É claro que se trata de uma bolha financeira, não de uma bolha de sabão, e isso a torna séria: ela pode transformar multimilionários em meros bilionários, e multimilionários em meros milionários, e assim por diante. Isso pode forçá-los a cortar as generosas mesadas de suas várias esposas, amantes e concubinas em série, que então fariam beicinho, ficariam amuadas e talvez até recusem alguns favores no quarto envolvendo correias e chicotes e assim por diante. E todos nós sabemos como isso seria constrangedor para alguém que foi um menino muito mau e precisa ser punido.
Talvez não seja uma bolha, mas um abscesso feio e purulento que está vazando na corrente sanguínea e causando sepse. Quando a sepse se instala, o sangue começa a coalhar e coagular, interrompendo o fluxo de oxigênio para os dedos, mãos, braços, dedos dos pés, pés e pernas, fazendo com que vários tecidos se tornem necróticos e se desenvolva gangrena. Medidas para salvar vidas são então necessárias, incluindo antibióticos e amputação das extremidades gangrenadas.
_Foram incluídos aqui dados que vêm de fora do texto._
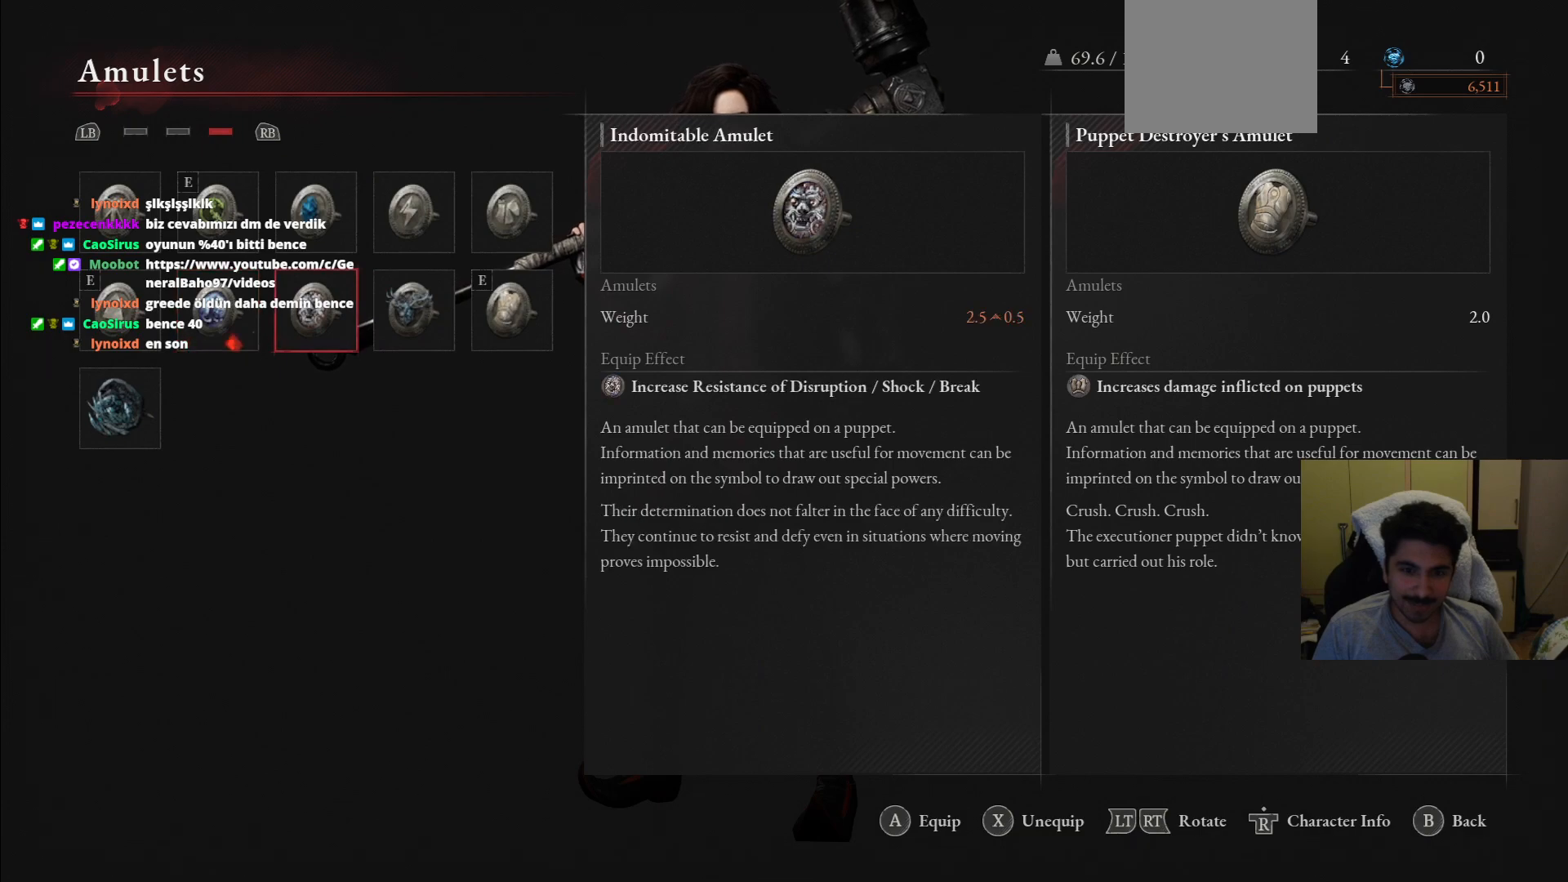
{"buttons": [], "left_stick": "center", "right_stick": "center", "events": [[42, "DPAD_RIGHT", "up"], [375, "DPAD_RIGHT", "down"], [458, "DPAD_RIGHT", "up"]]}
A ex-secretária do Tesouro, Janet Yellen, parece favorecer essa segunda analogia; ela comparou os efeitos das tarifas de importação recentemente introduzidas por Trump à “pior ferida autoinfligida”. De fato, as amputações causadas por gangrena relacionada à sepse deixam feridas cirúrgicas que podem ser descritas como desagradáveis se o cirurgião for um incompetente.
Trump é um hacker incompetente? Nunca saberemos, porque a Constituição dos EUA não fornece um bisturi a um presidente. Portanto, em vez de tratar o abscesso, também conhecido como “bolha”, ele foi forçado a recorrer à colocação de um torniquete tarifário em volta do pescoço do paciente. Esse era um dispositivo óbvio para ele recorrer: nos EUA, sem uma maioria à prova de veto no Congresso, o presidente pode estabelecer e modificar tarifas por capricho. Ele foi então forçado a afrouxar um pouco o torniquete quando várias piscadas e bipes encheram a sala de emergência, tornando óbvio que o paciente não estava mais respirando.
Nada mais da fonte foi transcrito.